| Request |
Pull out every row below and reproduce each one word for word, keeping the characters unchanged.

| Rows excerpted from a collection |
"""
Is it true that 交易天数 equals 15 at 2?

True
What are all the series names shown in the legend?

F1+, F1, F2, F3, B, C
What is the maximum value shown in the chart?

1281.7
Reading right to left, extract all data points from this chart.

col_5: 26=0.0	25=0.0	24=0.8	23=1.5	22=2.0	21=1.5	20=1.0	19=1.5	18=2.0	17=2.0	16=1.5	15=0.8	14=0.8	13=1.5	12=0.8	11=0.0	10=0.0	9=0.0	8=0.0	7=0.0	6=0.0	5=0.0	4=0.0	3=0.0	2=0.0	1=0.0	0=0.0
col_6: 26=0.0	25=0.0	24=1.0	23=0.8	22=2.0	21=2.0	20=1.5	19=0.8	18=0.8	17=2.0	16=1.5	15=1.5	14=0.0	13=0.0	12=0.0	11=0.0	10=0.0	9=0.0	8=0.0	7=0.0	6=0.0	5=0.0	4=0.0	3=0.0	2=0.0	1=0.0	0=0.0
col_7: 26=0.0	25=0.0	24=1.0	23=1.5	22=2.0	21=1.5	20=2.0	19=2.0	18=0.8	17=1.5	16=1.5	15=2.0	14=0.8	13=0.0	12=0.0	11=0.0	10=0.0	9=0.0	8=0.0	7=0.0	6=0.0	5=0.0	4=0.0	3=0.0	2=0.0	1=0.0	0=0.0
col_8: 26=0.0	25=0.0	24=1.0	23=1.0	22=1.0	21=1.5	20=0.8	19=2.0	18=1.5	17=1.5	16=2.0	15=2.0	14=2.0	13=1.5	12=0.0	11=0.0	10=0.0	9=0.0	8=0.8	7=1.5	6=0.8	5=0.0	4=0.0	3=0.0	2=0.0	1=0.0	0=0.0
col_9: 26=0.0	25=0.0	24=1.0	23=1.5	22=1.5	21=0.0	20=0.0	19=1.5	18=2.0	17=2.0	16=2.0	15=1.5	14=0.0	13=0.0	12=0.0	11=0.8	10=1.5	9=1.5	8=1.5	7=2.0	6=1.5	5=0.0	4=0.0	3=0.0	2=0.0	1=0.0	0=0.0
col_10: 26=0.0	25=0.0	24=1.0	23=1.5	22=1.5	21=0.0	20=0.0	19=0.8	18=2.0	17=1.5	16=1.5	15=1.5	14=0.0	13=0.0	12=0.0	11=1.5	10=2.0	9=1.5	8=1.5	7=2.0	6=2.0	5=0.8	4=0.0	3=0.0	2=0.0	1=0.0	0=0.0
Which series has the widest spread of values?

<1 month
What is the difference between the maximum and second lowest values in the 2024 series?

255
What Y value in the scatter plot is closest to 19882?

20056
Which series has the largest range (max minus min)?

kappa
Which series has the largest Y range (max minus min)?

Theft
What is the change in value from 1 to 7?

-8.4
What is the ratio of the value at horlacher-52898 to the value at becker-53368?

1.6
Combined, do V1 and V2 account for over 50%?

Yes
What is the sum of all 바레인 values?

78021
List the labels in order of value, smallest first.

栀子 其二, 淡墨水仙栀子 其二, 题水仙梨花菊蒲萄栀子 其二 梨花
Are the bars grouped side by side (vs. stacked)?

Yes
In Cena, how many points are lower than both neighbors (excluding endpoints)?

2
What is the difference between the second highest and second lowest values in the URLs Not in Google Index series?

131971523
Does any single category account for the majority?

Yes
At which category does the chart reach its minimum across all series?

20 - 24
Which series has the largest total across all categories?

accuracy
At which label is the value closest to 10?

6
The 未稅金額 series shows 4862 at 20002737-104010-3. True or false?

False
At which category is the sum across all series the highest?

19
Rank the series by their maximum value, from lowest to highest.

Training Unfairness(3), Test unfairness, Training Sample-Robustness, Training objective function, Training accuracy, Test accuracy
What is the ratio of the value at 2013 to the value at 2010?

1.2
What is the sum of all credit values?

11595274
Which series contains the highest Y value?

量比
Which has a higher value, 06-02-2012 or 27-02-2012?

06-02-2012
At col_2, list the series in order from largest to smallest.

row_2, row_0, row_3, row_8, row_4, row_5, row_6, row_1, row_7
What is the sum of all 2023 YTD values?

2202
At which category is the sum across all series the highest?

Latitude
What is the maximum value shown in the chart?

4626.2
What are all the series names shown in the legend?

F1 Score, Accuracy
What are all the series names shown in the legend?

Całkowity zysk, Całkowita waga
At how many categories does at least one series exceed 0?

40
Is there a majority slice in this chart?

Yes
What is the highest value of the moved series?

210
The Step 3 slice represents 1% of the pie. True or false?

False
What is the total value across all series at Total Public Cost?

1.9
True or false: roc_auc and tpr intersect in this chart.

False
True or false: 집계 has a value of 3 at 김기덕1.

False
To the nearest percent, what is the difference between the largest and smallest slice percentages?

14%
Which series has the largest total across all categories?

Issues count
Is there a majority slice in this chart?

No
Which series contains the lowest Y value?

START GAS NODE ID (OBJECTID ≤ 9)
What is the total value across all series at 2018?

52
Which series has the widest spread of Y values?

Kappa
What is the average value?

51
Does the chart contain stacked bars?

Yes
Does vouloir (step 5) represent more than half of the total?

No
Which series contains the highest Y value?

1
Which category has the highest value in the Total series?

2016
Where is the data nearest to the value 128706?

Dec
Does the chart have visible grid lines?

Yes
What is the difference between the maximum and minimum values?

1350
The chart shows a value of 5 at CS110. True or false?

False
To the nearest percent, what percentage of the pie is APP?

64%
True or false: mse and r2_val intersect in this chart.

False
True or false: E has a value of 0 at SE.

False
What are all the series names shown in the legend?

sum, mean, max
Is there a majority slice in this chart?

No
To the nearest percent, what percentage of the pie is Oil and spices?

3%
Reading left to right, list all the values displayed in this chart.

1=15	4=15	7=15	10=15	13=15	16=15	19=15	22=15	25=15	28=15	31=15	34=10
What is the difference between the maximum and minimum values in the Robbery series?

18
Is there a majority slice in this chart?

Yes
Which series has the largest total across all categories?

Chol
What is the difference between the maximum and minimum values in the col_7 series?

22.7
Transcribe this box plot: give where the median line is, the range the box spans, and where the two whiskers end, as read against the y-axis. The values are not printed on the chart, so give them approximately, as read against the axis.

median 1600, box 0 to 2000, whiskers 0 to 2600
"""
| The completed task |
Is it true that 交易天数 equals 15 at 2?

True
What are all the series names shown in the legend?

F1+, F1, F2, F3, B, C
What is the maximum value shown in the chart?

1281.7
Reading right to left, extract all data points from this chart.

col_5: 26=0.0	25=0.0	24=0.8	23=1.5	22=2.0	21=1.5	20=1.0	19=1.5	18=2.0	17=2.0	16=1.5	15=0.8	14=0.8	13=1.5	12=0.8	11=0.0	10=0.0	9=0.0	8=0.0	7=0.0	6=0.0	5=0.0	4=0.0	3=0.0	2=0.0	1=0.0	0=0.0
col_6: 26=0.0	25=0.0	24=1.0	23=0.8	22=2.0	21=2.0	20=1.5	19=0.8	18=0.8	17=2.0	16=1.5	15=1.5	14=0.0	13=0.0	12=0.0	11=0.0	10=0.0	9=0.0	8=0.0	7=0.0	6=0.0	5=0.0	4=0.0	3=0.0	2=0.0	1=0.0	0=0.0
col_7: 26=0.0	25=0.0	24=1.0	23=1.5	22=2.0	21=1.5	20=2.0	19=2.0	18=0.8	17=1.5	16=1.5	15=2.0	14=0.8	13=0.0	12=0.0	11=0.0	10=0.0	9=0.0	8=0.0	7=0.0	6=0.0	5=0.0	4=0.0	3=0.0	2=0.0	1=0.0	0=0.0
col_8: 26=0.0	25=0.0	24=1.0	23=1.0	22=1.0	21=1.5	20=0.8	19=2.0	18=1.5	17=1.5	16=2.0	15=2.0	14=2.0	13=1.5	12=0.0	11=0.0	10=0.0	9=0.0	8=0.8	7=1.5	6=0.8	5=0.0	4=0.0	3=0.0	2=0.0	1=0.0	0=0.0
col_9: 26=0.0	25=0.0	24=1.0	23=1.5	22=1.5	21=0.0	20=0.0	19=1.5	18=2.0	17=2.0	16=2.0	15=1.5	14=0.0	13=0.0	12=0.0	11=0.8	10=1.5	9=1.5	8=1.5	7=2.0	6=1.5	5=0.0	4=0.0	3=0.0	2=0.0	1=0.0	0=0.0
col_10: 26=0.0	25=0.0	24=1.0	23=1.5	22=1.5	21=0.0	20=0.0	19=0.8	18=2.0	17=1.5	16=1.5	15=1.5	14=0.0	13=0.0	12=0.0	11=1.5	10=2.0	9=1.5	8=1.5	7=2.0	6=2.0	5=0.8	4=0.0	3=0.0	2=0.0	1=0.0	0=0.0
Which series has the widest spread of values?

<1 month
What is the difference between the maximum and second lowest values in the 2024 series?

255
What Y value in the scatter plot is closest to 19882?

20056
Which series has the largest range (max minus min)?

kappa
Which series has the largest Y range (max minus min)?

Theft
What is the change in value from 1 to 7?

-8.4
What is the ratio of the value at horlacher-52898 to the value at becker-53368?

1.6
Combined, do V1 and V2 account for over 50%?

Yes
What is the sum of all 바레인 values?

78021
List the labels in order of value, smallest first.

栀子 其二, 淡墨水仙栀子 其二, 题水仙梨花菊蒲萄栀子 其二 梨花
Are the bars grouped side by side (vs. stacked)?

Yes
In Cena, how many points are lower than both neighbors (excluding endpoints)?

2
What is the difference between the second highest and second lowest values in the URLs Not in Google Index series?

131971523
Does any single category account for the majority?

Yes
At which category does the chart reach its minimum across all series?

20 - 24
Which series has the largest total across all categories?

accuracy
At which label is the value closest to 10?

6
The 未稅金額 series shows 4862 at 20002737-104010-3. True or false?

False
At which category is the sum across all series the highest?

19
Rank the series by their maximum value, from lowest to highest.

Training Unfairness(3), Test unfairness, Training Sample-Robustness, Training objective function, Training accuracy, Test accuracy
What is the ratio of the value at 2013 to the value at 2010?

1.2
What is the sum of all credit values?

11595274
Which series contains the highest Y value?

量比
Which has a higher value, 06-02-2012 or 27-02-2012?

06-02-2012
At col_2, list the series in order from largest to smallest.

row_2, row_0, row_3, row_8, row_4, row_5, row_6, row_1, row_7
What is the sum of all 2023 YTD values?

2202
At which category is the sum across all series the highest?

Latitude
What is the maximum value shown in the chart?

4626.2
What are all the series names shown in the legend?

F1 Score, Accuracy
What are all the series names shown in the legend?

Całkowity zysk, Całkowita waga
At how many categories does at least one series exceed 0?

40
Is there a majority slice in this chart?

Yes
What is the highest value of the moved series?

210
The Step 3 slice represents 1% of the pie. True or false?

False
What is the total value across all series at Total Public Cost?

1.9
True or false: roc_auc and tpr intersect in this chart.

False
True or false: 집계 has a value of 3 at 김기덕1.

False
To the nearest percent, what is the difference between the largest and smallest slice percentages?

14%
Which series has the largest total across all categories?

Issues count
Is there a majority slice in this chart?

No
Which series contains the lowest Y value?

START GAS NODE ID (OBJECTID ≤ 9)
What is the total value across all series at 2018?

52
Which series has the widest spread of Y values?

Kappa
What is the average value?

51
Does the chart contain stacked bars?

Yes
Does vouloir (step 5) represent more than half of the total?

No
Which series contains the highest Y value?

1
Which category has the highest value in the Total series?

2016
Where is the data nearest to the value 128706?

Dec
Does the chart have visible grid lines?

Yes
What is the difference between the maximum and minimum values?

1350
The chart shows a value of 5 at CS110. True or false?

False
To the nearest percent, what percentage of the pie is APP?

64%
True or false: mse and r2_val intersect in this chart.

False
True or false: E has a value of 0 at SE.

False
What are all the series names shown in the legend?

sum, mean, max
Is there a majority slice in this chart?

No
To the nearest percent, what percentage of the pie is Oil and spices?

3%
Reading left to right, list all the values displayed in this chart.

1=15	4=15	7=15	10=15	13=15	16=15	19=15	22=15	25=15	28=15	31=15	34=10
What is the difference between the maximum and minimum values in the Robbery series?

18
Is there a majority slice in this chart?

Yes
Which series has the largest total across all categories?

Chol
What is the difference between the maximum and minimum values in the col_7 series?

22.7
Transcribe this box plot: give where the median line is, the range the box spans, and where the two whiskers end, as read against the y-axis. The values are not printed on the chart, so give them approximately, as read against the axis.

median 1600, box 0 to 2000, whiskers 0 to 2600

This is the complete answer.